— Никого! — грустно созналась Евлалия Григорьевна. Семенов задумался, перебирая пальцами.
— И до чего же мне странно смотреть на вас, если бы вы знали! — тихо, словно для себя, сказал он. — И как это вы в наше время образоваться такой могли? В революцию вы еще совсем девочкой были, и вырастали вы, стало быть, уж после революции: военный коммунизм, НЭП, коллективизация, две пятилетки… И ничего этого ни в вас, ни на вас нету, словно ничего для вас и не было. Чудно! И какая же вы такая вышли, если вас по косточкам разобрать? Сил у вас нет, воли нет, зубов и клыков нет, понимания жизни нет и… и хороших людей возле вас нет! Погибать вам надо, одно только это и остается. А ведь не погибнете вы! Это я изо всех моих сил понимаю и знаю: не погибнете. Все может погибнуть, а вы — нет. И надо вас сберечь, обязательно надо. Для чего это надо, не знаю и знать даже не хочу, а… надо! Я большевик, я ничего не жалею, — очень сильно добавил он, — я разрушений не боюсь. Весь мир перевернуть, всю жизнь перестроить, все старое в огне попалить — это я могу. Это — я! А вот вас-то… вот такую, как вы… Вас и для новой жизни сохранить надо, потому что всякая новая жизнь без вас в тартарары провалится. А кто вы такая, не разберу я. Голубенькая вы, правда это, но… Но что такое — голубенькая?

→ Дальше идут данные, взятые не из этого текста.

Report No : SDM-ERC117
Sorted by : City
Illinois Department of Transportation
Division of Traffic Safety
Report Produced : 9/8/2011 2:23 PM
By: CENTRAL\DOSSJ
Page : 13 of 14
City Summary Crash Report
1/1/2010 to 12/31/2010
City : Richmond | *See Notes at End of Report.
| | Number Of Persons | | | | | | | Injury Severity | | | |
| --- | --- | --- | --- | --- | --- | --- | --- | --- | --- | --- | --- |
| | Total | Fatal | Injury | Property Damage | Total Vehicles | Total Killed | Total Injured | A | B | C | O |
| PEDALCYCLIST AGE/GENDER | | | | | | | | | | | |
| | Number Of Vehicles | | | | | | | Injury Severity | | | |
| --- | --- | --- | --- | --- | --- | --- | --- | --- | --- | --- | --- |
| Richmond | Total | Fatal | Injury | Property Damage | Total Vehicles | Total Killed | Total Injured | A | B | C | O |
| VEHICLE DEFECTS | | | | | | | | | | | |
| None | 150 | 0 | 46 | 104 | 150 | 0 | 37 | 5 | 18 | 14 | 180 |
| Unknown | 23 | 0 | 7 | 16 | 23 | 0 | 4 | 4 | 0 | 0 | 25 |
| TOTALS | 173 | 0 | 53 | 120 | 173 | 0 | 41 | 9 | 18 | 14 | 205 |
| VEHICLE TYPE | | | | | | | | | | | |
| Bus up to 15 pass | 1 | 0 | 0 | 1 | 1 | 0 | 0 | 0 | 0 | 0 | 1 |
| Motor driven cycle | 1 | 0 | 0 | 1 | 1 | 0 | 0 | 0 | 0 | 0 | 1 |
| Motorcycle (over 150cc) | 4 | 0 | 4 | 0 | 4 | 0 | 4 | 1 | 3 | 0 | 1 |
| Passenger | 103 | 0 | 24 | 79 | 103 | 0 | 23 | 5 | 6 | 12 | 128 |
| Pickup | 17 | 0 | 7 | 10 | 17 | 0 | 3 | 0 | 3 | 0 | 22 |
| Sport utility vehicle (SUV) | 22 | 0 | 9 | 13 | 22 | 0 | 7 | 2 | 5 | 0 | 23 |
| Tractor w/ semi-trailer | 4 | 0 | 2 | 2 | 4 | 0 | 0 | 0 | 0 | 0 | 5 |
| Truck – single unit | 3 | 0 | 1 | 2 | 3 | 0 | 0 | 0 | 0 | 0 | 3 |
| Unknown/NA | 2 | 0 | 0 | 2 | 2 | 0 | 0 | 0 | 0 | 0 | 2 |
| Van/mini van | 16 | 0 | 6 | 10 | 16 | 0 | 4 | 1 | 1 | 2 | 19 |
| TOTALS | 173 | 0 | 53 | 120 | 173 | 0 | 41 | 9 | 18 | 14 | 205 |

Евлалия Григорьевна не понимала того, что он говорит, хотя и старалась не упустить ни слова. А Семенов вдруг оборвал, встал со стула и улыбнулся какой-то виноватой улыбкой.
— Ведь вот… находит на меня иногда чепуха всякая! — махнул он рукой. — Вы уж не слушайте, не обращайте внимания. Но только… Еще два слова. Никому не скажу их, а вам скажу: правду-то надо уметь видеть. Мы ведь — как? Найдем свиной хвостик и сразу балдеем от радости: «Я правду нашел! Я правду нашел!» Вот потому-то вас и сохранить надо, что, может быть, вся правда наша совсем не правда, а свиной хвостик. А у вас…
Он круто повернулся, подошел к вешалке, оделся и взял в руку кепку.
— Тут, конечно, по всему дому буза теперь пойдет! — сказал он совершенно деловым тоном. — Потому что комната, можно сказать, освободилась, а желающих вагон! Так вы об этом не беспокойтесь и даже внимания не обращайте. Я поговорю там, — неопределенно, как всегда, мотнул он куда-то головой, — и там вашему управдому два слова скажут. Шелковый будет, не беспокойтесь. А мне уж пора. Поеду. До свиданья.
— Как вы… — благодарственно улыбнулась Евлалия Григорьевна. — Как вы обо всем подумали!
— О чем же это? — спросил Семенов, с удовольствием глядя на ее улыбку.
— А вот даже о комнате… Чтобы комнату у меня не отобрали.
— А, об этом! Об этом я подумал, да! А почему? Потому что это — вздор, свиной хвостик. И мы, как я по жизни нашей вижу, мы о вздоре всегда думаем, и мы его всегда загодя предвидим, потому что заботимся о нем, дорог он нам. Большой ли вздор, маленький ли, все равно: комната, скажем, или план третьей пятилетки. А если что — не вздор, так вот о том-то мы и думать не хотим, потому что не умеем мы о «невздоре»-то думать. Нечем нам о нем думать! Нечем! А потому этот самый «невздор» мимо и проходит: мимо нас и мимо нашей жизни.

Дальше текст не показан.